▽
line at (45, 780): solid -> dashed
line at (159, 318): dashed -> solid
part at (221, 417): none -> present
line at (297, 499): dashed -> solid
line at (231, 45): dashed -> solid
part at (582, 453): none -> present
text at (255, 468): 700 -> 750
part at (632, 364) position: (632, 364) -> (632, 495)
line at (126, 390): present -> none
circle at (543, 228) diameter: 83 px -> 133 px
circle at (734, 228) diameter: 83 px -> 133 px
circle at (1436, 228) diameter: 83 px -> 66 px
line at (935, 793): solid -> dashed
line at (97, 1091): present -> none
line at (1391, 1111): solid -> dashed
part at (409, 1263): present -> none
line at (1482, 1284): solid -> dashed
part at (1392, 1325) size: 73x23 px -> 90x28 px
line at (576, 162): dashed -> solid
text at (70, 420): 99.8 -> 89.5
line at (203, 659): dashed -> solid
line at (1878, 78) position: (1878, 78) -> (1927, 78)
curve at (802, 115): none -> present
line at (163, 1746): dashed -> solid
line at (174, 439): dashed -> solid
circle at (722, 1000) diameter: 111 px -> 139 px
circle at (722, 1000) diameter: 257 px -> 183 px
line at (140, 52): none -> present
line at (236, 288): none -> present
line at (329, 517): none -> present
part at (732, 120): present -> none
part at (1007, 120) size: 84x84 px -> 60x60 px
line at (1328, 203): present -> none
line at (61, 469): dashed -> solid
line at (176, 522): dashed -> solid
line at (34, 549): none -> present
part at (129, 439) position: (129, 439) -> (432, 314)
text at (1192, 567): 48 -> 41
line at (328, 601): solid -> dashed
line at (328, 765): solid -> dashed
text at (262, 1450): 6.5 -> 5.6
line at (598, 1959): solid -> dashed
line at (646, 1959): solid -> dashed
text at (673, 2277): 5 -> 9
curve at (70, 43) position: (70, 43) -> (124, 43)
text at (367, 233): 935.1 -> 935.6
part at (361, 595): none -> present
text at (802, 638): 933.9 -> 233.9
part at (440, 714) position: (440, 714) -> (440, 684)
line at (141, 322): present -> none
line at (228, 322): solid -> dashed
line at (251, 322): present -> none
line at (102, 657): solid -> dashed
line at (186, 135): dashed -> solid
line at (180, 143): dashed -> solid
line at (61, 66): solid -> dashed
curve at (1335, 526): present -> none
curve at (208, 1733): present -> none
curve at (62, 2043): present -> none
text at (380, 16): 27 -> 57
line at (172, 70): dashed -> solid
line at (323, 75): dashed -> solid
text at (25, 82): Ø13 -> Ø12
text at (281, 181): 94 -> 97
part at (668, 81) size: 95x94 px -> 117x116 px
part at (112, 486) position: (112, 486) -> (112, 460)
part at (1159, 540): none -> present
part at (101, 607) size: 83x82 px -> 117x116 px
△
Written exercise: Can you render each line of the listing above as a JSON array of strings, one string per line, with any blank lines omitted?

Answer to this exercise:
[
  "line at (45, 780): solid -> dashed",
  "line at (159, 318): dashed -> solid",
  "part at (221, 417): none -> present",
  "line at (297, 499): dashed -> solid",
  "line at (231, 45): dashed -> solid",
  "part at (582, 453): none -> present",
  "text at (255, 468): 700 -> 750",
  "part at (632, 364) position: (632, 364) -> (632, 495)",
  "line at (126, 390): present -> none",
  "circle at (543, 228) diameter: 83 px -> 133 px",
  "circle at (734, 228) diameter: 83 px -> 133 px",
  "circle at (1436, 228) diameter: 83 px -> 66 px",
  "line at (935, 793): solid -> dashed",
  "line at (97, 1091): present -> none",
  "line at (1391, 1111): solid -> dashed",
  "part at (409, 1263): present -> none",
  "line at (1482, 1284): solid -> dashed",
  "part at (1392, 1325) size: 73x23 px -> 90x28 px",
  "line at (576, 162): dashed -> solid",
  "text at (70, 420): 99.8 -> 89.5",
  "line at (203, 659): dashed -> solid",
  "line at (1878, 78) position: (1878, 78) -> (1927, 78)",
  "curve at (802, 115): none -> present",
  "line at (163, 1746): dashed -> solid",
  "line at (174, 439): dashed -> solid",
  "circle at (722, 1000) diameter: 111 px -> 139 px",
  "circle at (722, 1000) diameter: 257 px -> 183 px",
  "line at (140, 52): none -> present",
  "line at (236, 288): none -> present",
  "line at (329, 517): none -> present",
  "part at (732, 120): present -> none",
  "part at (1007, 120) size: 84x84 px -> 60x60 px",
  "line at (1328, 203): present -> none",
  "line at (61, 469): dashed -> solid",
  "line at (176, 522): dashed -> solid",
  "line at (34, 549): none -> present",
  "part at (129, 439) position: (129, 439) -> (432, 314)",
  "text at (1192, 567): 48 -> 41",
  "line at (328, 601): solid -> dashed",
  "line at (328, 765): solid -> dashed",
  "text at (262, 1450): 6.5 -> 5.6",
  "line at (598, 1959): solid -> dashed",
  "line at (646, 1959): solid -> dashed",
  "text at (673, 2277): 5 -> 9",
  "curve at (70, 43) position: (70, 43) -> (124, 43)",
  "text at (367, 233): 935.1 -> 935.6",
  "part at (361, 595): none -> present",
  "text at (802, 638): 933.9 -> 233.9",
  "part at (440, 714) position: (440, 714) -> (440, 684)",
  "line at (141, 322): present -> none",
  "line at (228, 322): solid -> dashed",
  "line at (251, 322): present -> none",
  "line at (102, 657): solid -> dashed",
  "line at (186, 135): dashed -> solid",
  "line at (180, 143): dashed -> solid",
  "line at (61, 66): solid -> dashed",
  "curve at (1335, 526): present -> none",
  "curve at (208, 1733): present -> none",
  "curve at (62, 2043): present -> none",
  "text at (380, 16): 27 -> 57",
  "line at (172, 70): dashed -> solid",
  "line at (323, 75): dashed -> solid",
  "text at (25, 82): Ø13 -> Ø12",
  "text at (281, 181): 94 -> 97",
  "part at (668, 81) size: 95x94 px -> 117x116 px",
  "part at (112, 486) position: (112, 486) -> (112, 460)",
  "part at (1159, 540): none -> present",
  "part at (101, 607) size: 83x82 px -> 117x116 px"
]